On consultation, an access officer would definitely be a helpful first step. Ongoing conversation as opposed to discrete consultation is absolutely necessary. We also need support. We need to look at consultation in the home in the round. For example, our members have put their hands in their pockets to the tune of thousands of euro to pay for transport to consultations and access needs for consultations. Again, it is the lack of joined-up thinking about the reality of disabled people's lives. We will talk about how half of disabled people struggle to access public transport and then we want them to go to a consultation in Citywest. There are also the practical issues. For example, if disabled people rely on public transport to get to a consultation, a bus will take only one wheelchair user. How many wheelchair users will be able to turn up? Will they have to start queueing from midnight the night before? We need to support people to get to consultations by providing information and transport.
There is also the removal of hybrid or remote options. This has really impacted disabled people's ability to participate. We learned how to do it. That was one of the good things to come out of recent years. We need to keep that. That is all I want to say. I support what people have already said on it but emphasise we need to be moving to conversations as opposed to isolated one-off consultations every few years.

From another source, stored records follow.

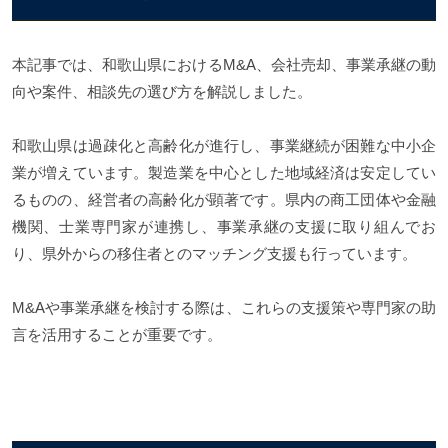
本記事では、和歌山県におけるM&A、会社売却、事業承継の動
向や案件、相談先の選び方を解説しました。
和歌山県は過疎化と高齢化が進行し、事業継続が困難な中小企
業が増えています。製造業を中心とした地域経済は安定してい
るものの、経営者の高齢化が顕著です。県内の商工団体や金融
機関、士業専門家が連携し、事業承継の支援に取り組んでお
り、県外からの移住者とのマッチング支援も行っています。
M&Aや事業承継を検討する際は、これらの支援策や専門家の助
言を活用することが重要です。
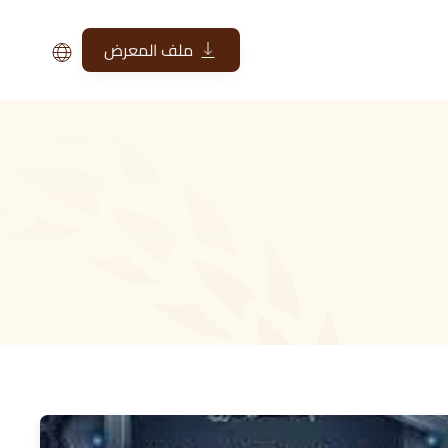
ملف المعرض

There is something else I would like to see. What we are seeing, particularly for disabled women, is even more falling through the gaps. I would like to call for strategies on a national level dealing with women's issues or gender-based issues to automatically have to include high-level targets ensuring equality for disabled women.

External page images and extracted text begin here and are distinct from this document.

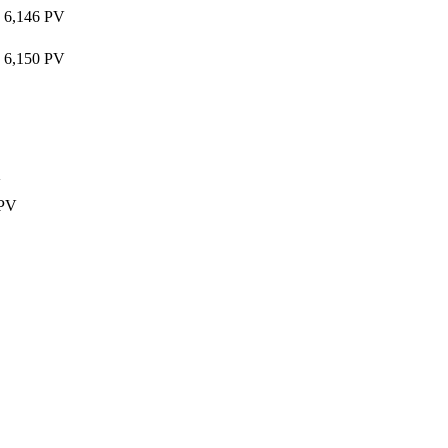
6,146 PV
6,150 PV
V
 PV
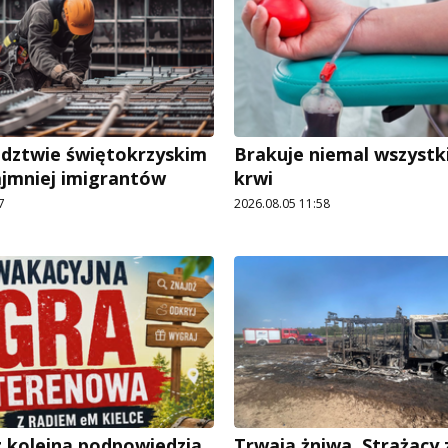
dztwie świętokrzyskim
Brakuje niemal wszystk
ajmniej imigrantów
krwi
7
2026.08.05 11:58
 kolejną podpowiedzią
Trwają żniwa. Strażacy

I would like to see national strategies for disabled people having to include high-level gender-based targets. Almost none of them do. There are entire strategies on women that do not mention disability. There are entire strategies on disability that do not mention women. There is an assumption that will come out in the wash and be worked out in the detail, but it is not. To show our commitment to equality for disabled women, we need to be putting that at the highest level and showing we see it as a high-level priority.